Animal pollution usually comes from the presence on the watershed of domestic animals, that is, cows, sheep, and horses, or from manure spread on fields draining into the brook, or from barns or barnyards close by the water. It is the presence of this sort of pollution that furnishes the other kind of organic matter not to be distinguished by chemical analysis from the organic matter just referred to, but vastly more objectionable.
Drainage from houses and barns is responsible for the same kind of animal pollution, and while it is difficult to prove by statistics that such pollution is always dangerous to health, it is sufficiently repulsive from an æsthetic standpoint to be done away with whenever possible. Such pollution applies only to surface water, such as brooks or lakes, and the best method of detecting and evaluating this pollution is to make a careful inspection of the watershed.
If it is proposed to use the water from a certain stream for drinking purposes, the first step should be to examine carefully the area draining into the stream, to detect, if possible, all opportunities for animal wastes to find their way directly into the stream and to note whether fields sloping rapidly to the streams are manured; to see whether the stream flows through pasture land in which cows are kept, and especially to note whether houses with their accompanying outbuildings are near enough the brook so that water may at any time wash impurities down into the stream. Whenever a brook flows through woodland free from all animal pollution and not subject to pollution before entering the wood, the water is probably as pure as that in any spring or well.

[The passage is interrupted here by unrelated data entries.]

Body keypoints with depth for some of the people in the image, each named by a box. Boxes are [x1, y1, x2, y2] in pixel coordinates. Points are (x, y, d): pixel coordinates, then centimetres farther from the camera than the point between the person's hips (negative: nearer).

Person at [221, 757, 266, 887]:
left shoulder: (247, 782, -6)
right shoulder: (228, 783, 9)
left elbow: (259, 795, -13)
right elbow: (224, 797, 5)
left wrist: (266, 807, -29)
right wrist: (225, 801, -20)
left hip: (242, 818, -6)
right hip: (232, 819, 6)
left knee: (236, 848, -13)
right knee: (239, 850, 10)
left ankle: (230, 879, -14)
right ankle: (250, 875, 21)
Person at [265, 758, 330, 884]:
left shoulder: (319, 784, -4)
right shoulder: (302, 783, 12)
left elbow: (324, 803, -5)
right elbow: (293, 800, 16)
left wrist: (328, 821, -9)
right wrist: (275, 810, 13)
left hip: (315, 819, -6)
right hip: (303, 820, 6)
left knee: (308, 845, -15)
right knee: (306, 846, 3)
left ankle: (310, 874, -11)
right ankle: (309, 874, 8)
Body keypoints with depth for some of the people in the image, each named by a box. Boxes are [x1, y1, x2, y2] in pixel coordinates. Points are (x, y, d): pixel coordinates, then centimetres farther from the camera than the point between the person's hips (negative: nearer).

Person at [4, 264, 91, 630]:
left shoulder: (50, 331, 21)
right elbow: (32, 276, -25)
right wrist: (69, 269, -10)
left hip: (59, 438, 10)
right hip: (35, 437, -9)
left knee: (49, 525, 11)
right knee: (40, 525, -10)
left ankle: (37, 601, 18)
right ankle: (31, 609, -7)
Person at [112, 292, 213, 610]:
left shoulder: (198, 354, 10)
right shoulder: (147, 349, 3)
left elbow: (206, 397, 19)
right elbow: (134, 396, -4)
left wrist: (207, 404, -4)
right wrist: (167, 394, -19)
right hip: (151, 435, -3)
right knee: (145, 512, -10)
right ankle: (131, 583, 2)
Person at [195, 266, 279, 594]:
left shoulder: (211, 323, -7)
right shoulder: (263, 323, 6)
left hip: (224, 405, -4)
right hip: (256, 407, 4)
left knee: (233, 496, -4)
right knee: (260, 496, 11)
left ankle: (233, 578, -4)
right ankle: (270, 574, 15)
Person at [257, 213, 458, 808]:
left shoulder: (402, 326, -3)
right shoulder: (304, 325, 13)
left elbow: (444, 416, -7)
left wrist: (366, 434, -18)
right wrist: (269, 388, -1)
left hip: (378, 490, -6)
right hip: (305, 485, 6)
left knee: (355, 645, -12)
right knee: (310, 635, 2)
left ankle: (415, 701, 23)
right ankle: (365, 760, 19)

On the contrary, when the water in a brook flows through a meadow used for pasture or through gullies, the sides of which are manured, or in the vicinity of houses and barns, the water is probably unfit for drinking purposes. This can be realized by standing at the edge of a barnyard and watching the rain falling first on the roof of the barn, then in larger quantities from the eaves on to the manure pile into the yard below, then accumulating in pools of reddish black concentrated liquid, until the volume is sufficient to form small rills which gradually assemble into a fair-sized stream. Similarly, the pig-pen drainage is washed out from under or even through the building, and, after combining with the barnyard drain, is carried into the stream near by. The very idea of drinking such filth is nauseating in the extreme. It is common for small slaughter-houses to be built on the side of a stream, so that the offal, carrion, and refuse of the place may be carried off without effort on the part of the owner, and there are a number of such places where brooks, used as places of deposit for slaughter-house refuse, discharge directly into the reservoirs of water works.
But this sort of animal refuse is not the most serious pollution. The leachings and washings from privies and cesspools, carrying, as they do, germs of contagious diseases, are most to be dreaded, and when a privy (with no vault underneath) is built on the side of a steep ravine and is so located that the natural drainage of the sidehill on which it is built cannot help but run around and through the building, then the pollution of the stream in the gulley is not only direct and inevitable, but of a deadly sort (see Fig. 36). Fortunately, the germs thus carried into the stream suffer the vicissitudes of all life exposed to the attacks of hostile forces.
At the time of freshets the streams carry mud in abundance, which mud is continually settling out of the water as opportunity offers, and with this settlement of mud there occurs also the settlement of the germs. Also the pathogenic or disease-producing germs are usually weaker and more susceptible than the putrefactive and other organisms which are found in the water in great abundance after any rain storm, and which tend to inhibit or destroy the pathogenic germs. But some will survive, and, with favoring conditions, may pass through the water-pipe to the house, causing sickness, if not death.
Fig. 36.—Stream draining a privy.
Any inspection of the watershed, therefore, should look to the elimination of the dangers above described, and to the location of barns and barnyards, pig-pens and poultry yards, privies and cesspools, so that no direct drainage into the stream shall be possible.
It is out of the question for any surface water-supply to be pure, since the mere fact of the passage of water over the soil inevitably results in the collection of organic matter; and it is no exaggeration to say that the time will inevitably come in this country, as it has already in Germany, when no surface supply will be considered satisfactory unless the water is filtered. The only alternative is water gathered from areas that are owned by the individual and on which, therefore, all dwellings may be prohibited, all cultivated land avoided, and where the primeval forest may be restored, making the watershed equal to that from which forest streams emerge.